Les pilotes d’Eva Air ont majoritairement voté en faveur d’une grève, qui pourrait être déclenchée pendant la période du nouvel an lunaire, au mois de février. Leurs revendications portent sur une augmentation salariale structurelle de 20% et une hausse de l’indemnité horaire de 3,30 à 6 USD à l’étranger.
Malgré une hausse de salaire allant jusqu’à 20 000 NTD (environ 600 euros) par mois et un bonus record équivalent à six mois de salaire, annoncés fin 2023 aux employés d’Eva Air, le Syndicat des pilotes de Taoyuan avait lancé un vote le 22 décembre dernier sur l’opportunité de faire grève. Le personnel avait un mois pour voter. Sur 1398 membres du syndicat, 910 ont voté, et 900 se sont prononcés en faveur de la grève, et seulement 10 contre. Cela ouvre la possibilité légale pour les pilotes de se mettre en grève.
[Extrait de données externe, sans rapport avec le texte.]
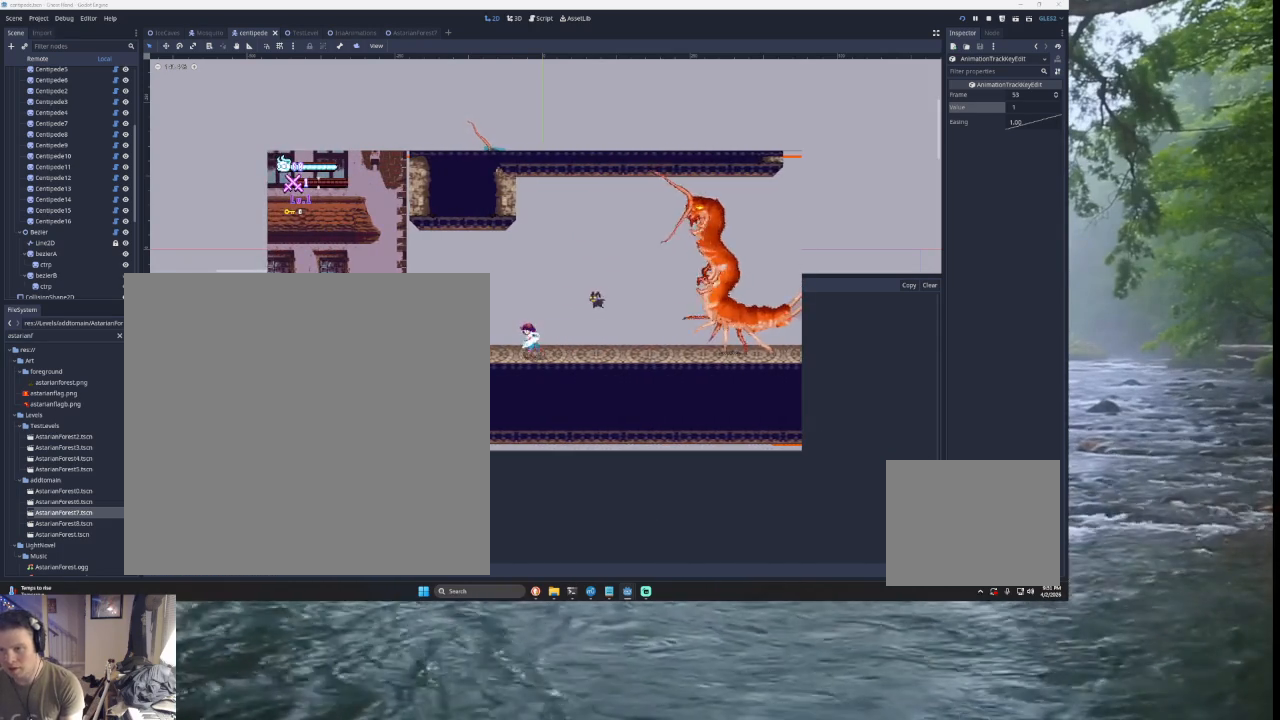
{"buttons": [], "left_stick": "center", "right_stick": "center", "events": [[100, "left_stick", "right"], [267, "left_stick", "center"]]}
Sur 1460 pilotes d’Eva Air, 543 sont favorables à la grève, soit 37%.
Le syndicat des pilotes a précisé qu’il émettrait un préavis de grève au plus tard 24h avant le début du mouvement, afin d’éviter que les passagers ne se rendent à l’aéroport en vain. Cette grève pourrait notamment affecter les vols long-courrier, liant Taïwan à l’Amérique et à l’Europe, dont Paris.
La direction d’Eva Air a publié aujourd’hui, lundi 22 janvier, un communiqué, dans lequel elle regrette le résultat de ce vote malgré les efforts de la compagnie pour communiquer et négocier avec le syndicat de pilotes de Taoyuan. Eva Air a exhorté le syndicat à donner la priorité aux droits et aux intérêts des passagers, et a appelé le syndicat à poursuivre les négociations dans un esprit rationnel et pragmatique.
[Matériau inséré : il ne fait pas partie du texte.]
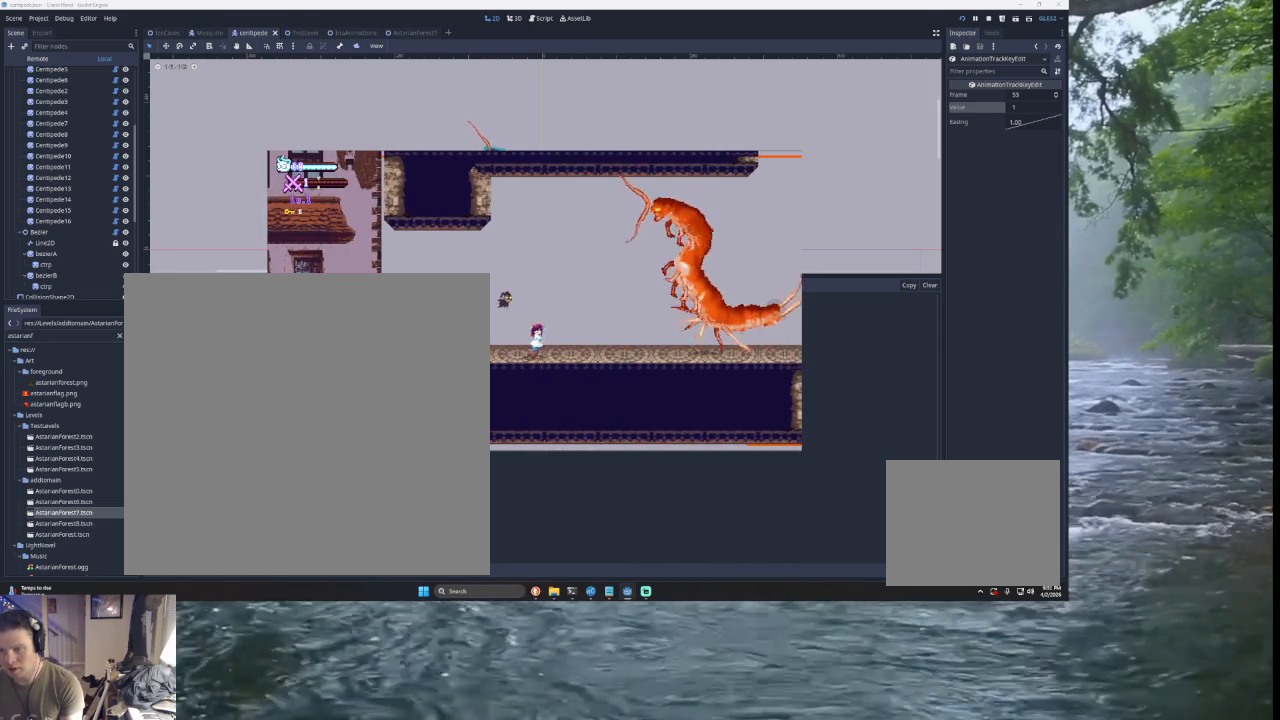
{"buttons": [], "left_stick": "left", "right_stick": "center", "events": [[367, "left_stick", "left"]]}
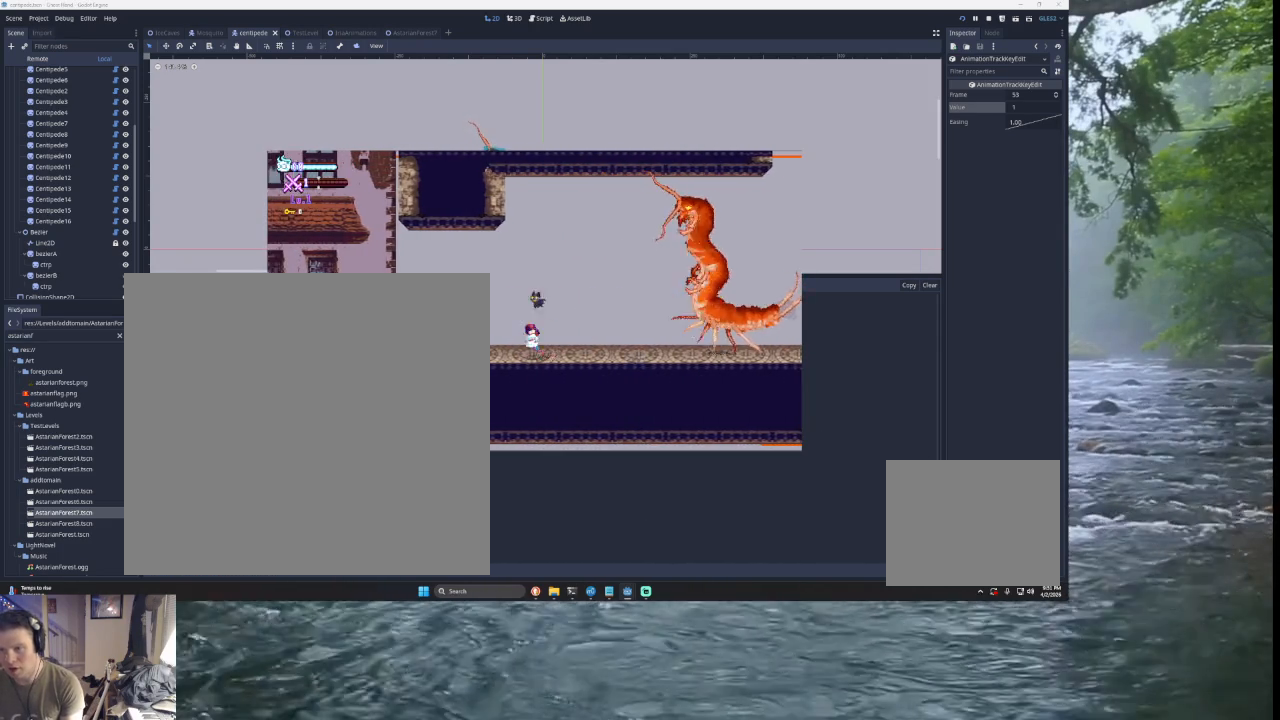
{"buttons": [], "left_stick": "right", "right_stick": "center", "events": [[300, "left_stick", "center"], [467, "left_stick", "right"]]}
La direction d’Eva Air se prépare en parallèle à une éventuelle situation d’urgence. Elle a mis en place une équipe chargée de faire l’inventaire des effectifs et des plans de vols des passagers, afin d’assurer au mieux le bon déroulement de leur voyage.
Pour mémoire, Eva Air, tout comme les autres compagnies aériennes taïwanaises, a bénéficié du rebond des voyages en 2023, en enregistrant des bénéfices records l’an dernier.